After 20 years of professional development, I still find myself feeling completely clueless when it comes to certain aspects of database performance. This is one of those times. There are thousands of questions here and elsewhere regarding table and index fragmentation and its effect on performance. I know the basic do's and don'ts, but there are times when it seems there is no "good" answer. Here's my problem, and I run across it fairly often:
A table is used only to store id pairs that define one-to-many relationships, let's use an example of friends. A Friends table contains only personId (int), friendId (int). Each pair is of course unique. (And consequently, but probably irrelevant to the question, the inverse pair to each relationship is also present.) So a very small sample of the data would be:
1001, 1011
1001, 1012
1001, 1013
1011, 1001
1012, 1001
1013, 1001
etc...
Person 1001 has 3 friends, and of course each of those friends has person 1001 as a friend, etc. This table would potentially have millions, even as much as hundreds of millions, of relationships (rows), any given person would be likely to have in the neighborhood of hundreds of friends. And they would be inserted and updated (actually in this case some existing ones deleted, new ones added, no actual row updates) frequently, and in no specific order. For any given batch of inserts, they could be ordered by personId, friendId, but beyond that, inserts would largely be unordered over time.

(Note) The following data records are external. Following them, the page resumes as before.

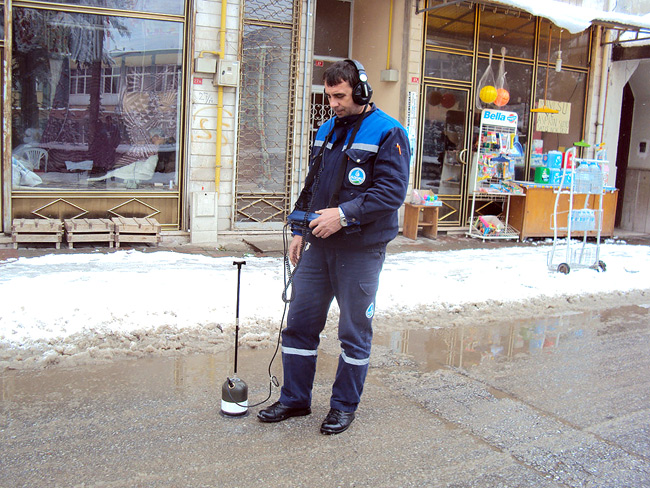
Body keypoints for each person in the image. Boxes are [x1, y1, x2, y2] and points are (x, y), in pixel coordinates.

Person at [257, 59, 410, 434]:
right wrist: (298, 228)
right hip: (319, 246)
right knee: (299, 325)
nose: (334, 103)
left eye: (340, 95)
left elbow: (391, 192)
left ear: (360, 92)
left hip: (361, 249)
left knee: (353, 331)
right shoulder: (326, 130)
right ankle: (294, 400)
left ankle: (344, 406)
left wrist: (342, 215)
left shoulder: (390, 132)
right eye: (329, 95)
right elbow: (312, 186)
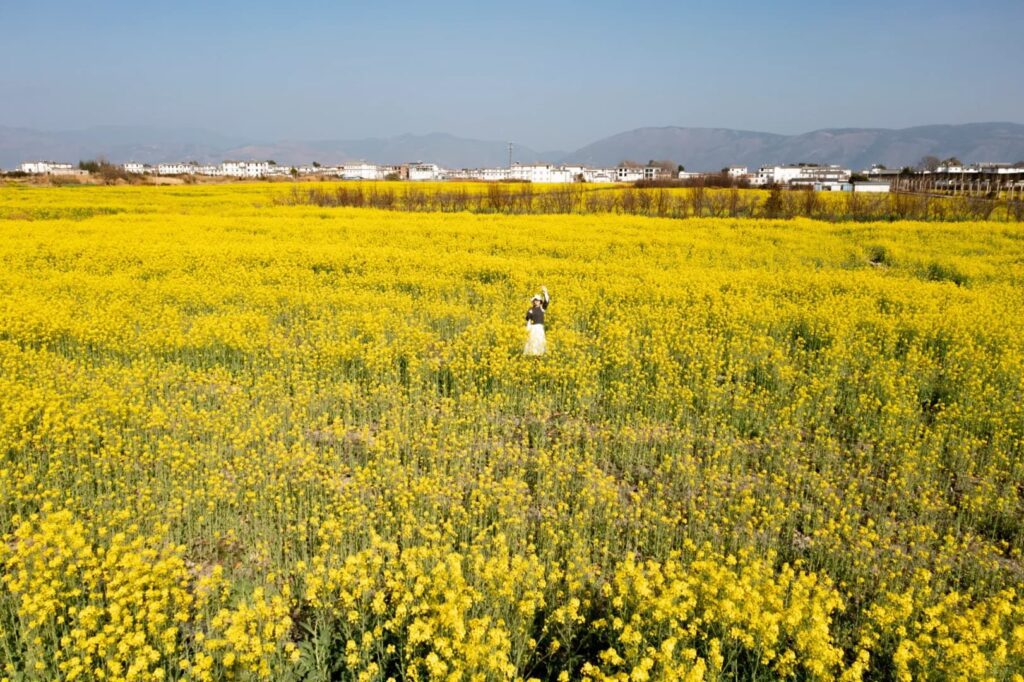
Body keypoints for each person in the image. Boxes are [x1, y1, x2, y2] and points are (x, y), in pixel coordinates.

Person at [524, 286, 550, 356]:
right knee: (532, 342)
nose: (536, 302)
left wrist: (545, 292)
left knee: (539, 341)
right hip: (533, 328)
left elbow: (547, 301)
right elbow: (527, 319)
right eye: (535, 300)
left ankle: (539, 356)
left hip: (539, 328)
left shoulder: (542, 308)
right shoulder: (530, 309)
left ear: (540, 302)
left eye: (538, 300)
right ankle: (532, 355)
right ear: (533, 301)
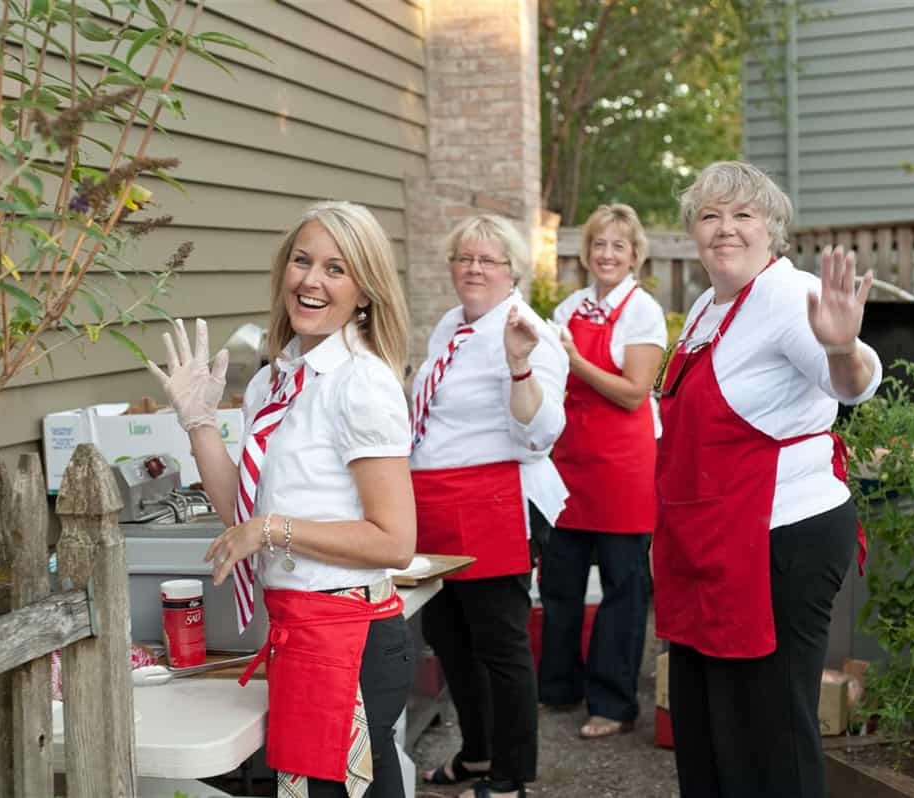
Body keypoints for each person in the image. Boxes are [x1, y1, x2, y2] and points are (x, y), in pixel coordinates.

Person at [144, 201, 417, 798]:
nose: (311, 280)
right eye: (302, 261)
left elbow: (395, 541)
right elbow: (238, 512)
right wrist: (197, 422)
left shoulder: (362, 383)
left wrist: (272, 529)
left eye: (335, 268)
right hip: (300, 634)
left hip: (350, 640)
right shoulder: (277, 380)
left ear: (365, 292)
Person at [654, 161, 881, 798]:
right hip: (711, 542)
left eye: (742, 215)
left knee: (771, 733)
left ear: (772, 230)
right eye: (709, 215)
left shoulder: (789, 296)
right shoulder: (706, 307)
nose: (725, 229)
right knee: (704, 724)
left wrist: (842, 349)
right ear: (694, 233)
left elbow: (850, 382)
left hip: (780, 542)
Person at [410, 214, 569, 798]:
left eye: (488, 260)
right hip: (437, 503)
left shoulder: (527, 329)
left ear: (512, 271)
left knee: (500, 646)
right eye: (463, 257)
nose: (473, 268)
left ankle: (510, 776)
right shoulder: (451, 325)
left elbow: (544, 431)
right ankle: (477, 753)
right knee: (449, 636)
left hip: (495, 502)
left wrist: (518, 365)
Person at [542, 203, 666, 739]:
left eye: (618, 245)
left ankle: (612, 703)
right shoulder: (570, 306)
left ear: (634, 255)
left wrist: (574, 362)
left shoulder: (644, 312)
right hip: (568, 463)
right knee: (561, 583)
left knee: (624, 586)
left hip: (623, 466)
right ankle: (559, 686)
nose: (606, 254)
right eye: (598, 244)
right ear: (586, 253)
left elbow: (633, 392)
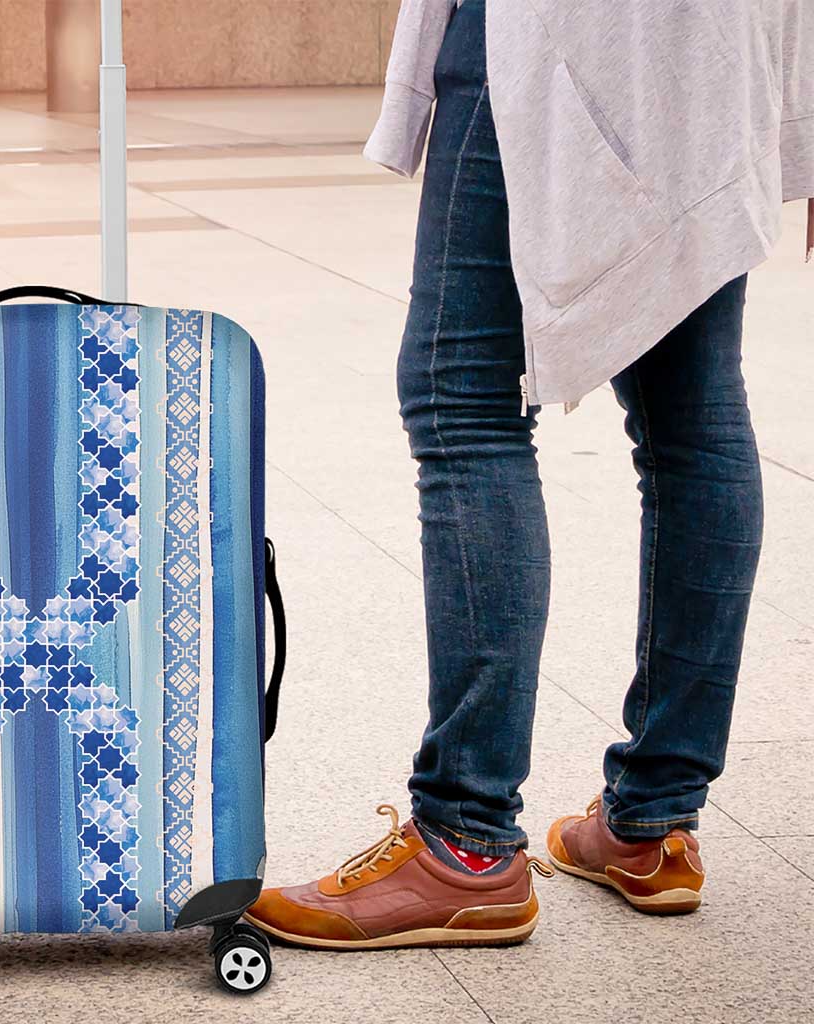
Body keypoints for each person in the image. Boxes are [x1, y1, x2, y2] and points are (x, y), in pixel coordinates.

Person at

The usage then of this table would be to query all friends of a given person, or inner join to a query of people to group and aggregate additional data relating to each person's friends, etc., the typical uses you would expect for a table of one-to-many relationships. Query performance would probably be more critical than insert performance, but both would be important, as both would be occurring frequently. Example query:
SELECT p.Name FROM Friends f
INNER JOIN People p ON f.friendId = p.id
WHERE f.personId = @personId
In the past, without even thinking twice, I would give the table a composite primary key of personId, friendId, which in SQL Server would by default be created as a clustered index, and be done with it. But I've never dealt with such large and performance-critical data as this before, so I'm questioning this decision. I don't see any way in which a table like this could be structured in a way that didn't result in significant and frequent fragmentation. My questions are:
Is there a better way to structure this data?
Considering that the two int columns of the clustered index represent the only data in the table, is fragmentation likely to be as bad as I am assuming, and if so, will the fragmentation under these conditions result in as significant a performance hit as I'm assuming?
(Unless there is some radically different concept in RDBMS I'm not familiar with, I'm assuming the answer to the first question is no. So it's mainly the second question I'm hoping someone has a good base of experience to answer from. BTW, the database is SQL Azure if that makes a difference.)
Thanks, to those DBA gurus among you who have some insight to offer!